▶ TÂCHES À RÉALISER:
**a)** Recopiez, dans l'article sur le projet de loi immigration, le passage qui commence par les mots contenant « La chute est » et se termine par « (270 contre 265). ».
**b)** Veuillez relever, dans l'article sur le projet de loi immigration, tous les nombres qui expriment une quantité, qu'ils soient écrits en chiffres ou en lettres.
**c)** Écrivez la suite de l'article sur le projet de loi immigration, à partir de sa dernière phrase.

▶ SECTION DU TEXTE:
☆ ☆ ☆ ☆

Politique
Projet de loi immigration : le fiasco Darmanin
L’adoption de la motion de rejet du projet de loi immigration, au-delà de ses conséquences législatives, révèle surtout un échec cuisant de Gérald Darmanin et une victoire de la droite.
La chute est rude. Au terme d’un cheminement de deux ans mis à mal par l’absence de majorité absolue, le projet de loi immigration de Gérald Darmanin est retoqué. On aurait presque un peu d’empathie pour le ministre de l’Intérieur à voir sa mine déconfite : ce qui aurait pu s’annoncer comme sa première grande victoire à Beauvau tombe à l’eau, à cinq voix près (270 contre 265).
Du « en même temps » au « rien du tout »
Le premier échec du texte se trouve bien entendu du côté de son contenu. Bien trop dur pour la gauche malgré le lobbying de Sacha Houlié, député Renaissance pro-immigration, il est aussi bien trop mou pour la droite, malgré les magouilles sous le manteau de Gérald Darmanin.

☆ ☆ ☆ ☆

▶ ENTRÉES:
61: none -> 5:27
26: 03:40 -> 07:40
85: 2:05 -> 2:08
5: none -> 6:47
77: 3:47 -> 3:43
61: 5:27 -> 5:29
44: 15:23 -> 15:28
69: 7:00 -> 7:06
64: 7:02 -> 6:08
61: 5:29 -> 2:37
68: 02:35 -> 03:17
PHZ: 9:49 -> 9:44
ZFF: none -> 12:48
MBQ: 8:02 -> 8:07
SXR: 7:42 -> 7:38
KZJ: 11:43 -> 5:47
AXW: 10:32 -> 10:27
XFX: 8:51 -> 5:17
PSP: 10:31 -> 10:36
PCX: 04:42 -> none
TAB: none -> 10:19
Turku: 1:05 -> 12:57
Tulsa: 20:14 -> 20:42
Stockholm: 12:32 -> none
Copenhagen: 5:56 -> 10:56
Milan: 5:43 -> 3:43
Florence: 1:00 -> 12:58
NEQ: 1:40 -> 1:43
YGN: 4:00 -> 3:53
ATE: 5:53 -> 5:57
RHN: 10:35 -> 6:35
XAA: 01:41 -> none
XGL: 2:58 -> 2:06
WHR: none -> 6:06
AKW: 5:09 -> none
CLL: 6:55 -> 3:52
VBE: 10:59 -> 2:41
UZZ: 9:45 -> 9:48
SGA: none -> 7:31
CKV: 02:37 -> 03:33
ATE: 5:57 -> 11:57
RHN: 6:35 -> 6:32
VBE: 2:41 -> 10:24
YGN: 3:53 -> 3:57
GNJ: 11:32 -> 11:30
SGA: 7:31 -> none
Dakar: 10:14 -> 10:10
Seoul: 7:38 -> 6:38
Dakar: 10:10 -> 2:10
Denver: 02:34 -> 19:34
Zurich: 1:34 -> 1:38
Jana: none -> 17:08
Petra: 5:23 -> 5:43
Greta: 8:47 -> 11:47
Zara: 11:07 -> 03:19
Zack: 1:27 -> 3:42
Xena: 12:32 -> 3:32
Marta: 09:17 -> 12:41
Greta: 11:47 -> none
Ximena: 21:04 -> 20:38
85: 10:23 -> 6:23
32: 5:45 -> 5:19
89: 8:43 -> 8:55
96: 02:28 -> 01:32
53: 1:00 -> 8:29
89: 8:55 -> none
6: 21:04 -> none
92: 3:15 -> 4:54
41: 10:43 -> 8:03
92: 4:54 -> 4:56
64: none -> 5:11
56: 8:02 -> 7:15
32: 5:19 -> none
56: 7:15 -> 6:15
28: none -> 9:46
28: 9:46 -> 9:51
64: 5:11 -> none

☆ ☆ ☆ ☆

▶ RÉSULTATS DES TÂCHES:
**a)**
La chute est rude. Au terme d’un cheminement de deux ans mis à mal par l’absence de majorité absolue, le projet de loi immigration de Gérald Darmanin est retoqué. On aurait presque un peu d’empathie pour le ministre de l’Intérieur à voir sa mine déconfite : ce qui aurait pu s’annoncer comme sa première grande victoire à Beauvau tombe à l’eau, à cinq voix près (270 contre 265).

**b)** deux (ans), cinq (voix), 270, 265

**c)**
La gauche en effet, refuse presque par principe la moindre régulation de l’immigration. Considérant que la régulation du phénomène est responsable des morts dans la Méditerranée, on trouve assez peu de variations entre LFI, le PCF, EELV et le PS. Qualifié de « stigmatisant » envers les « immigré.e.s », « affaiblissant le droit des étranger.e.s », faisant le « jeu du RN », voire carrément « raciste », la mesure économique consistant à régulariser les travailleurs clandestins dans les métiers en tension n’a pas fait mouche. D’ailleurs, Gérald Darmanin ne s’est même pas donné la peine de convaincre la gauche de l’hémicycle : il sait y être haï, et comptait sur d’autres voix. Quand on lit le communiqué des Verts sur le sujet, promouvant : « un accueil inconditionnel » des immigrés, on le comprend mieux.
Pourtant, la droite ne s’est pas laissée prendre au jeu gouvernemental cette fois. De fait, la seule mesure pro-immigration du texte, la régularisation des clandestins pour les métiers en tension, était une ligne rouge pour le RN, jaune pour Les Républicains. Les autres articles, certes, allaient globalement dans le bon sens, très lentement, mais sûrement. Bloqué en interne par l’aile gauche de la macronie, Gérald Darmanin n’a certainement pas pu proposer un texte en accord avec toutes ses convictions, sans doute encore du côté de ses anciens amis.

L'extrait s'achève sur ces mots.